Saturday, December 23, 2006

U.S. Gives Grants to 4 Gulf Coast States to Upgrade Disaster Housing

The New York Times
U.S. Gives Grants to 4 Gulf Coast States to Upgrade Disaster Housing

WASHINGTON, Dec. 22 — FEMA trailers, the cramped, impersonal housing units that have come to define the federal response to major disasters, may be on the way out, thanks to $388 million in federal grants, announced Friday, that will test half a dozen cozier, more permanent models of postdisaster housing.

The program will offer new housing from the Federal Emergency Management Agency to thousands of families, among the 100,000 still living in trailers across the Gulf Coast, by placing them over the coming year in these studier, roomier, better ventilated homes, many of which have front porches, large windows and even small attics.

Mississippi came out on top in the contest for the grants, receiving $280.8 million, compared with $74.5 million for Louisiana, $16.5 million for Texas and $15.7 million for Alabama.

Officials in Louisiana were furious, saying their state, which suffered the greatest losses in Hurricanes Katrina and Rita last year, had been shortchanged.

“FEMA has clearly learned very little from its mistakes, let alone basic math or a sense of fundamental fairness,” Senator Mary L. Landrieu, Democrat of Louisiana, said in a statement.

But officials of the agency said Mississippi’s big share simply reflected the creativity of its plans, as the financing was awarded competitively, based on how quickly the new models could be set up, how comfortable and safe they would be and how much they would cost, among other factors.

The grants come from an appropriation in which Congress directed FEMA to take an alternative approach to the customary trailers. The biggest single grant will finance the construction of units in Mississippi that like look like A-roofed cottages, featuring a compact front porch, windows on three sides, more storage space and better ventilation.
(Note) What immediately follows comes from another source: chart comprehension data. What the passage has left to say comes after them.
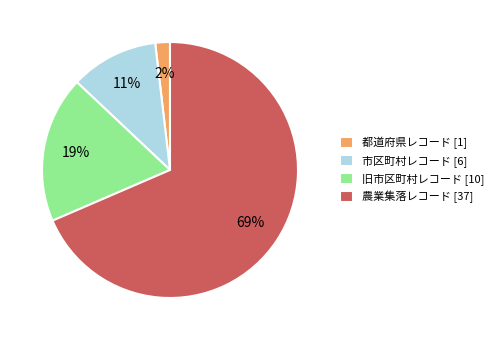

How many slices are in this pie chart?

4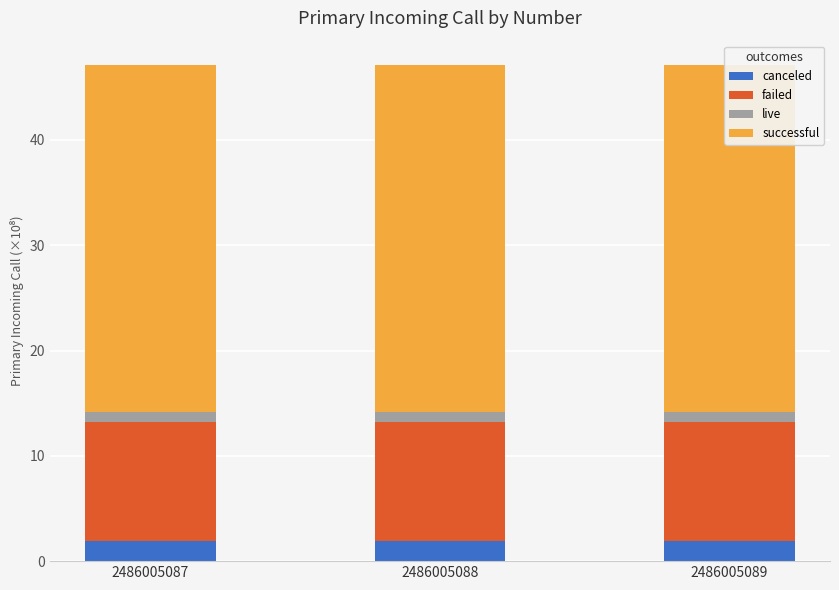

Which series has the largest total across all categories?

successful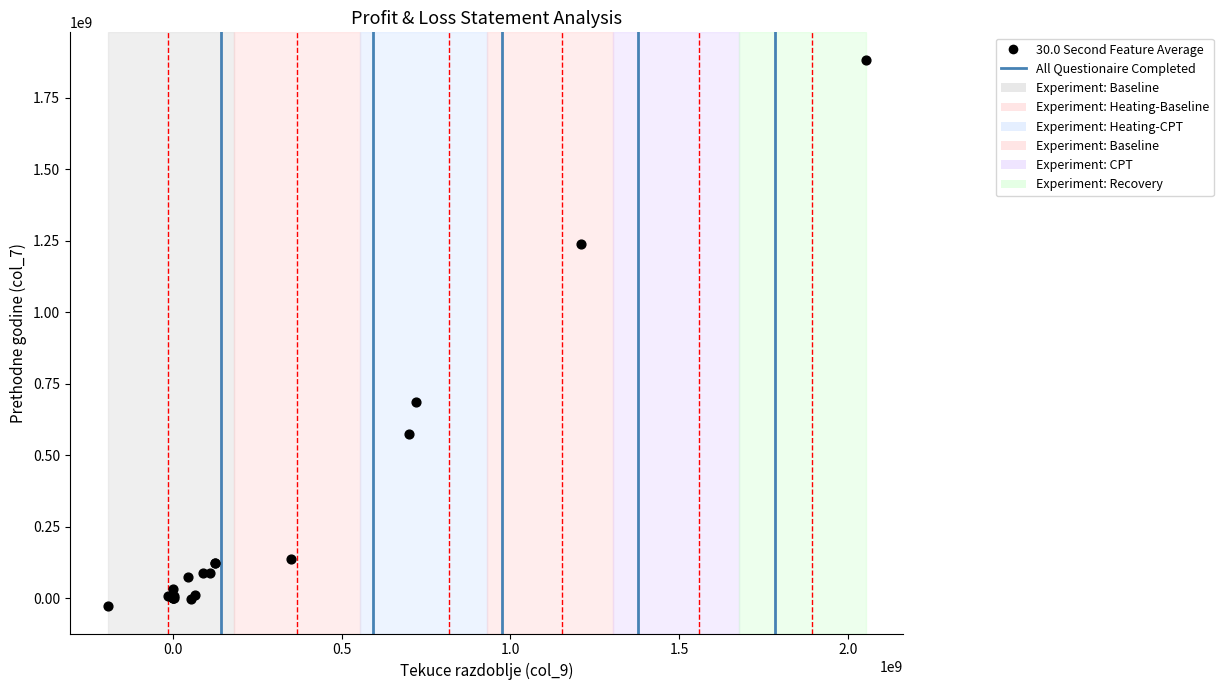

What Y value in the scatter plot is closest to 928072089?

687380408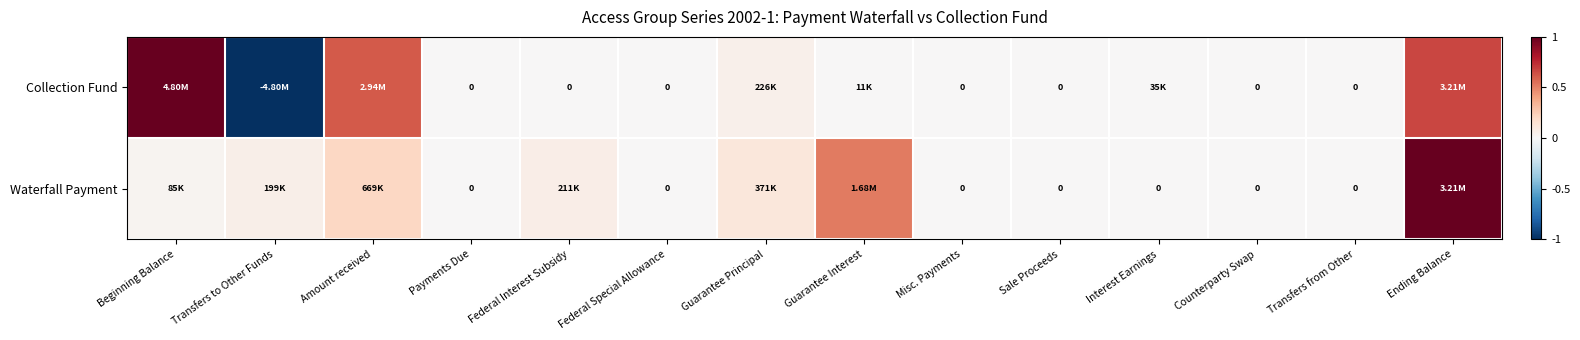

Which series has the widest spread of values?

Collection Fund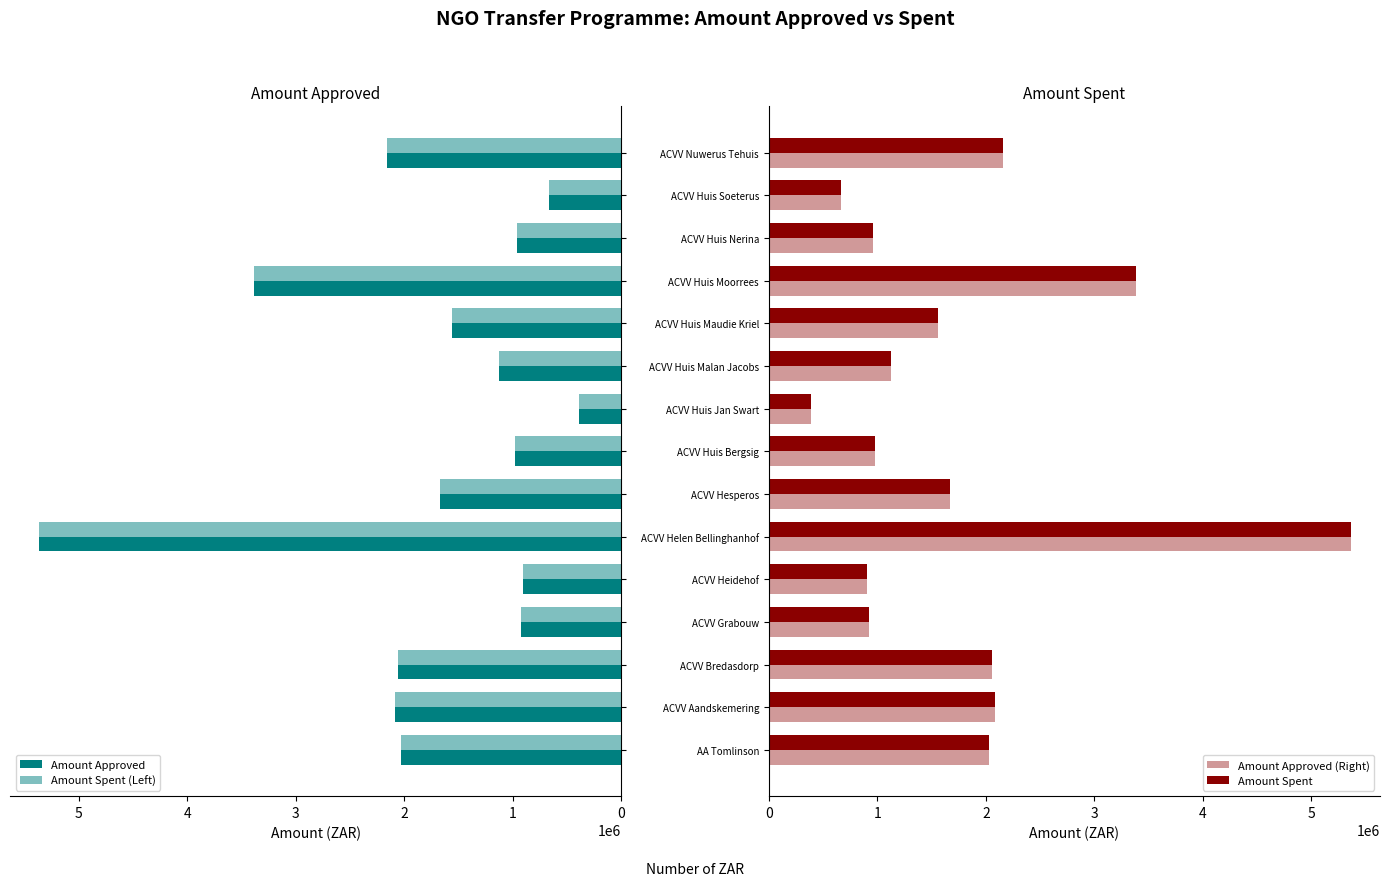

Reading left to right, list all the values displayed in this chart.

Amount Approved: 2031864	2082019	2055480	922332	908115	5364172	1666332	976632	386484	1123815	1556918	3386868	964824	665052	2159463
Amount Spent (Left): 2031864	2082019	2055480	922332	908115	5364172	1666332	976632	386484	1123815	1556918	3386868	964824	665052	2159463
Amount Approved (Right): 2031864	2082019	2055480	922332	908115	5364172	1666332	976632	386484	1123815	1556918	3386868	964824	665052	2159463
Amount Spent: 2031864	2082019	2055480	922332	908115	5364172	1666332	976632	386484	1123815	1556918	3386868	964824	665052	2159463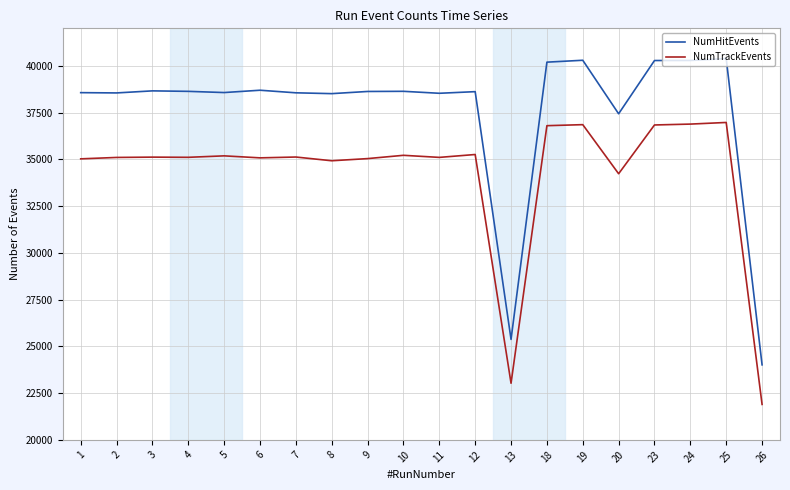

True or false: NumTrackEvents and NumHitEvents intersect in this chart.

False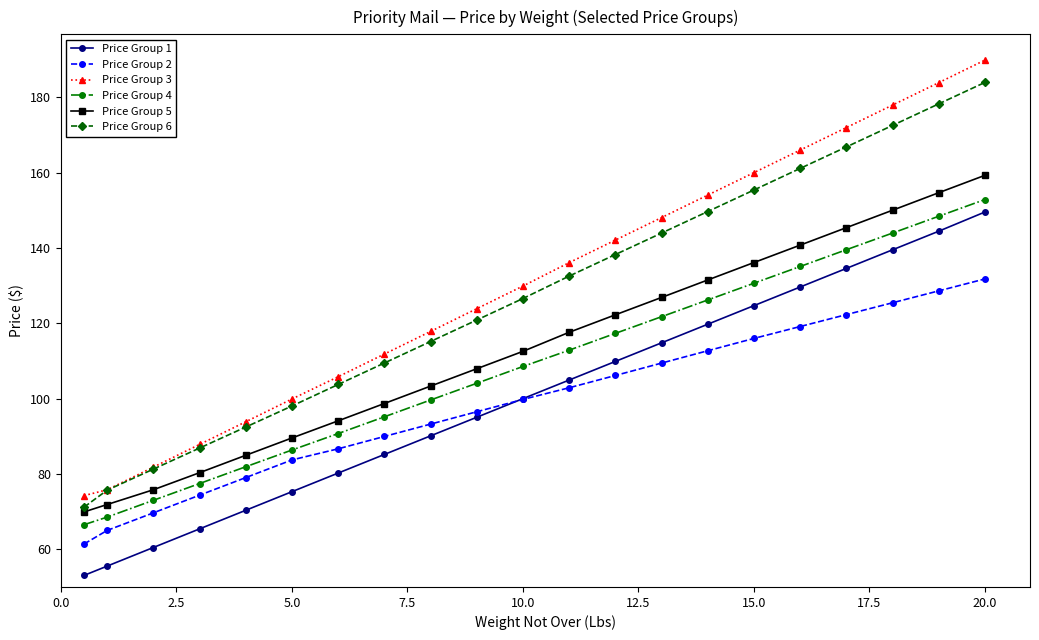

True or false: Price Group 6 has more than 0 interior local peaks.

False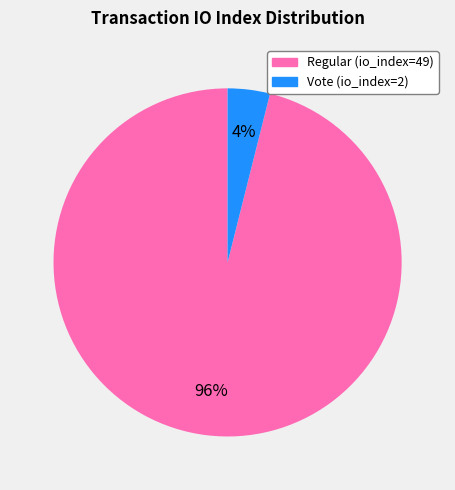

The Regular (io_index=49) slice represents 96% of the pie. True or false?

True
Like the existing trailers, they will be set up on wheels, so they can be driven into a disaster zone.

Louisiana officials, meanwhile, intend to use their grant to build what they are calling Katrina Cottages — compact single-family homes made of prefabricated panels, with a porch and up to three bedrooms — in heavily hit areas of New Orleans like Jackson Barracks.

The one model planned in Texas is based on a design that is already used by some 90,000 troops in Iraq. A small house made of prefabricated parts that can be moved by flatbed truck, it can be set up in eight hours by six people. It offers more living space than the trailers and is capable of being elevated so that it can be lifted out of the flood plain.

“It is not going to make the front of Architectural Digest,” said Gil H. Jamieson, a deputy director of FEMA, “but it is aesthetically pleasing.”

In some cases, these homes can be built on formal foundations, making them permanent or at least semipermanent housing, unlike the travel trailers, which are not considered sturdy enough to survive winds that could be produced by a tropical storm.

Federal officials said they could not yet predict how many new homes would be built with the available grant money or how many of the 101,000 families still in FEMA travel trailers or mobile homes across the Gulf Coast would be able to move into these new units.

The government will evaluate each of the six types of new homes to be built, to see whether they should be adopted permanently.

Mr. Jamieson said it was unlikely that FEMA would be able to replace the travel trailers completely. But it hopes that by the next major disaster, it will have cut the numbers significantly.